Malgré ses troubles neurologiques, Harriet Tubman continua d’aider autrui tout au long de sa vie. Certains considéraient ses épisodes de somnolence et ses visions comme des manifestations de sa connexion divine, bien que ces épisodes aient pu être inquiétants lorsqu’elle guidait des esclaves vers la liberté. Selon un témoignage publié dans le Journal of General Internal Medicine, « la léthargie survenait souvent à l’improviste, et durant ses missions elle s’endormait parfois, mettant en danger la sécurité de ses fugitifs. Pourtant, elle ne perdit jamais un seul passager, et ses proches admiraient son habileté à traverser ‘les zones les plus dangereuses du Sud’ ».

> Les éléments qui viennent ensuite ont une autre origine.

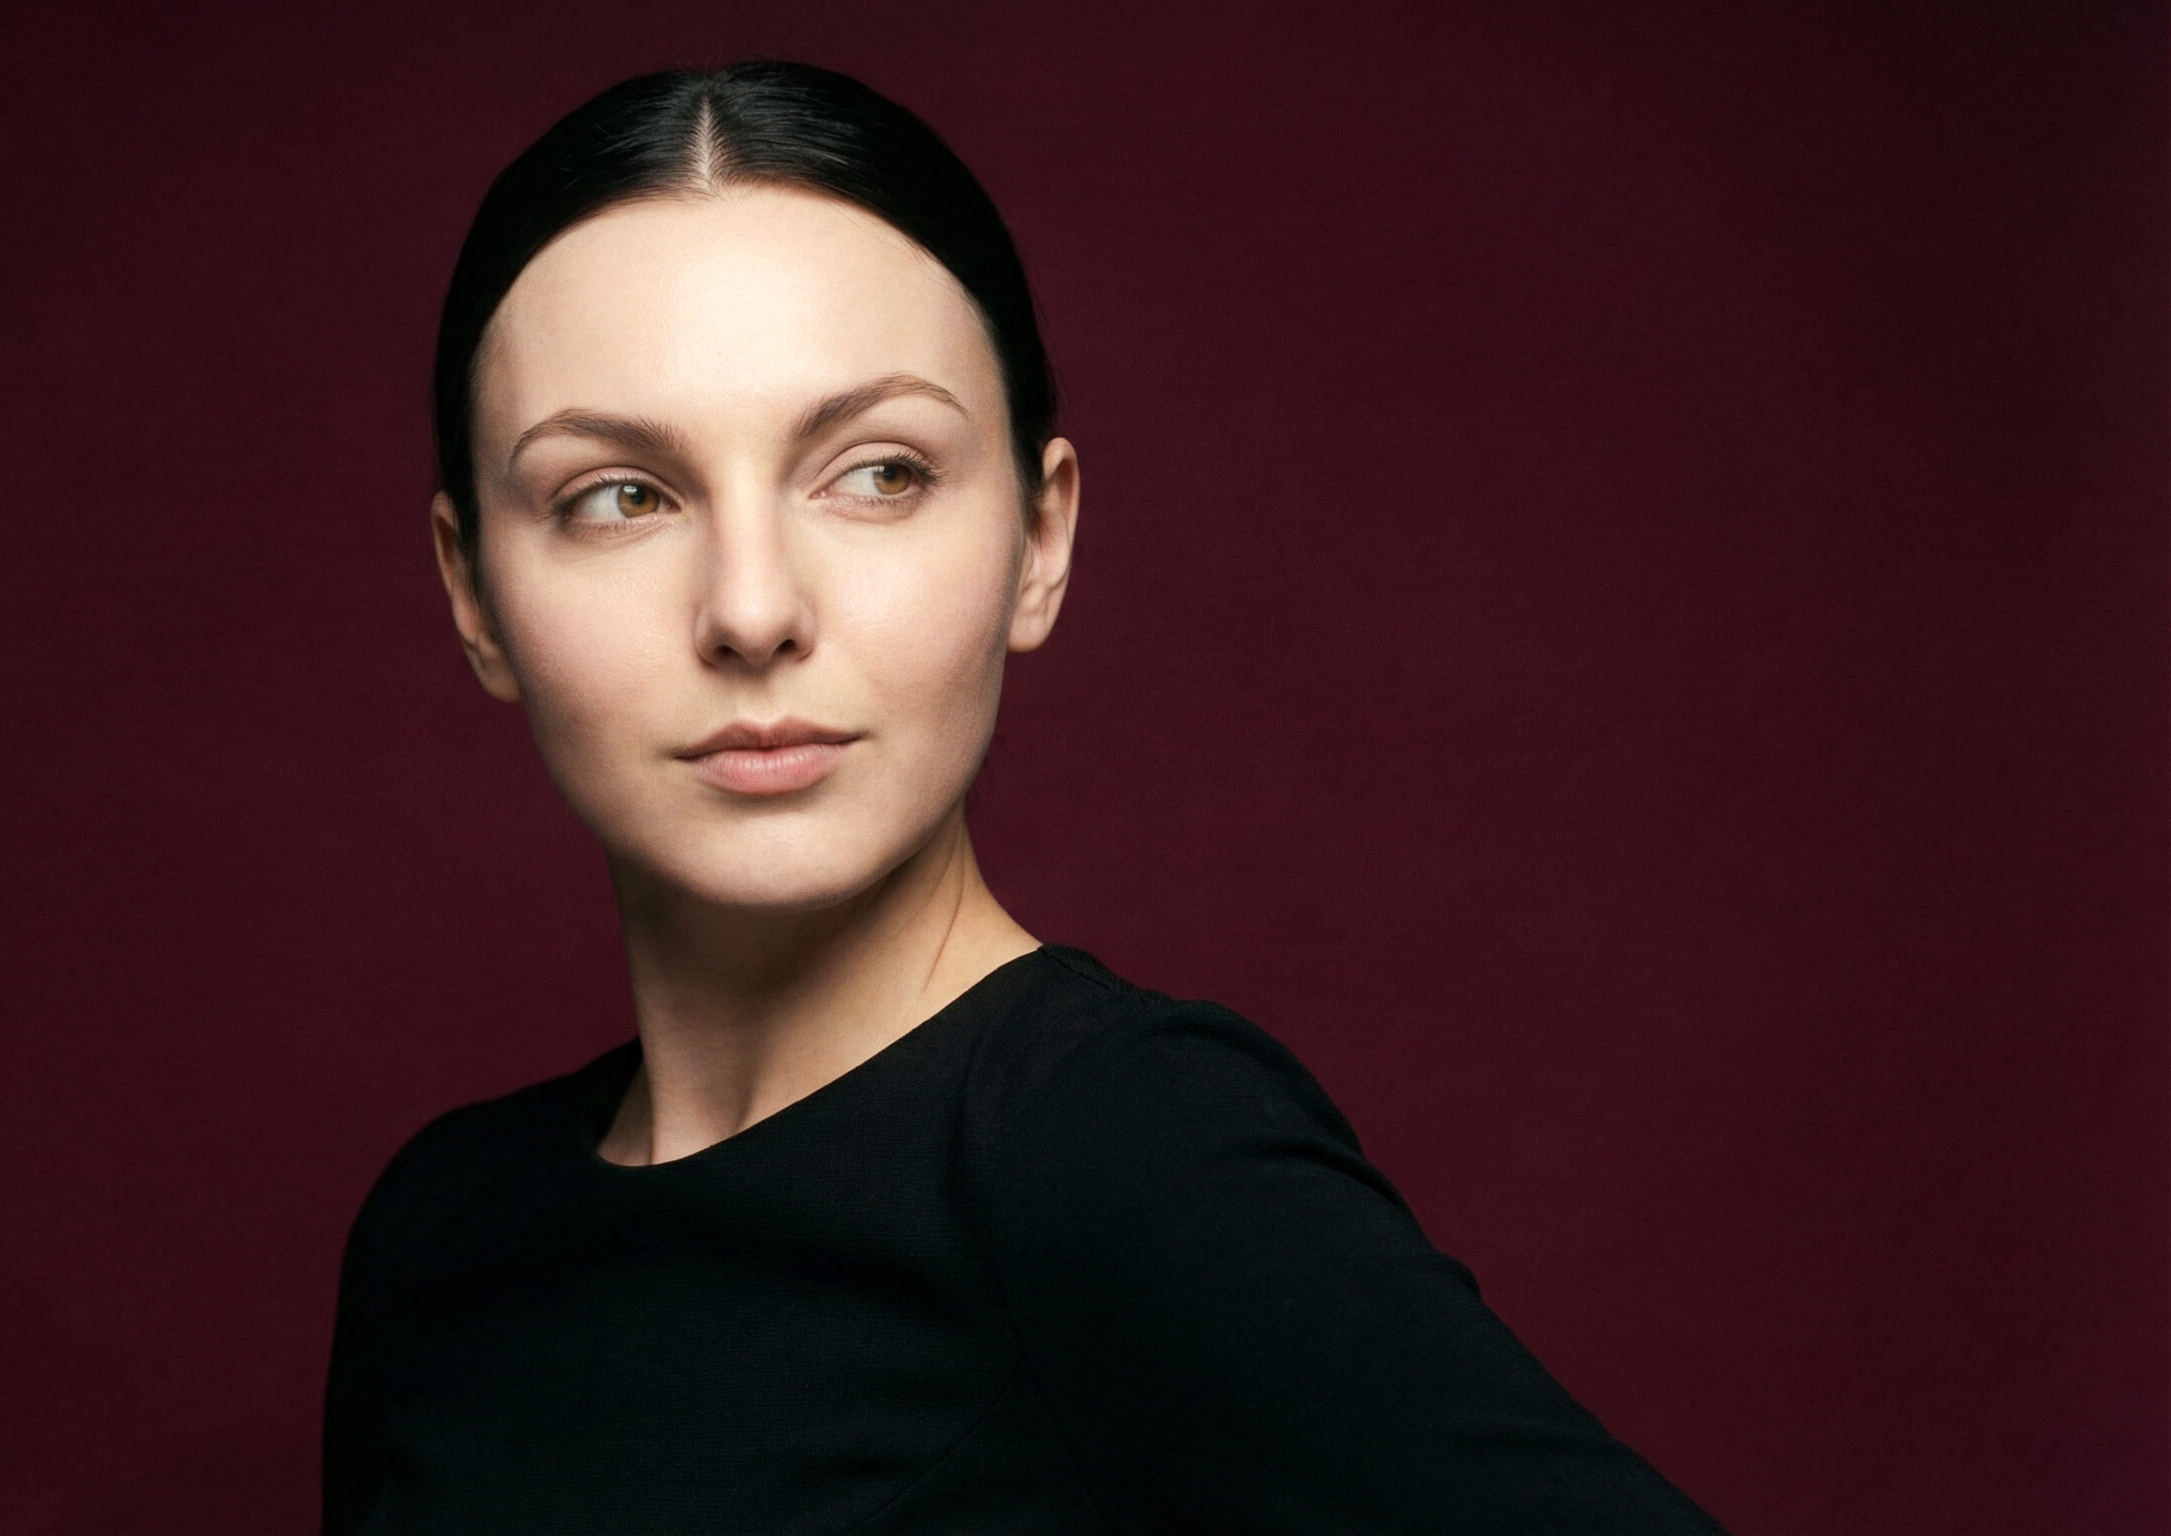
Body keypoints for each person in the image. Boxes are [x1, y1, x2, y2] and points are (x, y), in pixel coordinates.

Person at [322, 60, 1720, 1534]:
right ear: (473, 591)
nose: (752, 610)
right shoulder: (444, 1236)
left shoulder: (1121, 1152)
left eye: (877, 473)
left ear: (1039, 538)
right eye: (619, 496)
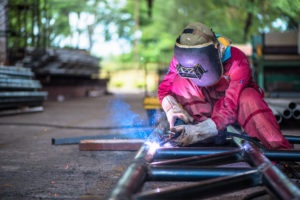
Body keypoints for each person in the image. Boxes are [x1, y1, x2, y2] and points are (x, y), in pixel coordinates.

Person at [157, 22, 291, 150]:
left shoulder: (237, 60)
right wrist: (171, 108)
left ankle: (279, 151)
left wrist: (200, 131)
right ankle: (204, 136)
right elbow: (165, 89)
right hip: (203, 112)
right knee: (180, 82)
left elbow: (231, 105)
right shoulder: (181, 60)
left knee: (249, 97)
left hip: (231, 110)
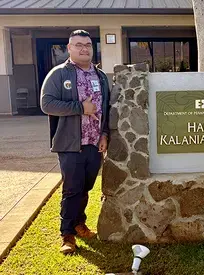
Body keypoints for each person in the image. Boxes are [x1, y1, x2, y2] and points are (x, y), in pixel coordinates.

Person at [41, 30, 110, 253]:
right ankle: (67, 234)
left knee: (85, 188)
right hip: (71, 144)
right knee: (72, 189)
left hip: (94, 144)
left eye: (88, 45)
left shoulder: (100, 76)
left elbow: (106, 110)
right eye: (78, 45)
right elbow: (47, 104)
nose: (84, 49)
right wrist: (80, 108)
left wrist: (104, 134)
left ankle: (80, 223)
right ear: (69, 48)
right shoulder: (59, 74)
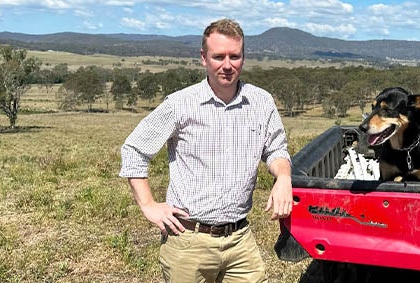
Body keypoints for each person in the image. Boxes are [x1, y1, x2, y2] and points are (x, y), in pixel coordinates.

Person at [119, 18, 293, 283]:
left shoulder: (261, 102)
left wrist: (283, 177)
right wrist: (149, 205)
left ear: (243, 57)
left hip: (240, 239)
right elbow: (134, 150)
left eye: (234, 56)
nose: (227, 65)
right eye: (218, 56)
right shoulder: (181, 104)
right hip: (188, 240)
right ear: (203, 58)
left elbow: (276, 149)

Au cours de ses visions, Tubman évoquait des expériences extracorporelles, la perception de mondes éthérés peuplés d’esprits, ainsi qu’une musique auditive. Ces expériences renforcèrent sa certitude de pouvoir atteindre la liberté, ce qu’elle réalisa avec succès.

La blessure cérébrale d’Harriet Tubman influença donc sa vie de manière marquée, mais aucun traitement n’existait alors pour les affections telles que la narcolepsie ou l’épilepsie. Elle survécut à de nombreuses situations périlleuses lors de ses voyages répétés entre Nord et Sud pour secourir des esclaves. Pendant la guerre de Sécession, elle consacra aussi ses talents comme infirmière et fut reconnue comme la première femme à avoir planifié et mené un raid militaire. Plus tard, elle fonda un foyer pour personnes âgées, tout en vivant avec les séquelles de son grave traumatisme. Harriet Tubman s’éteignit en 1913 à l’âge de 91 ans et repose à Auburn, dans l’État de New York.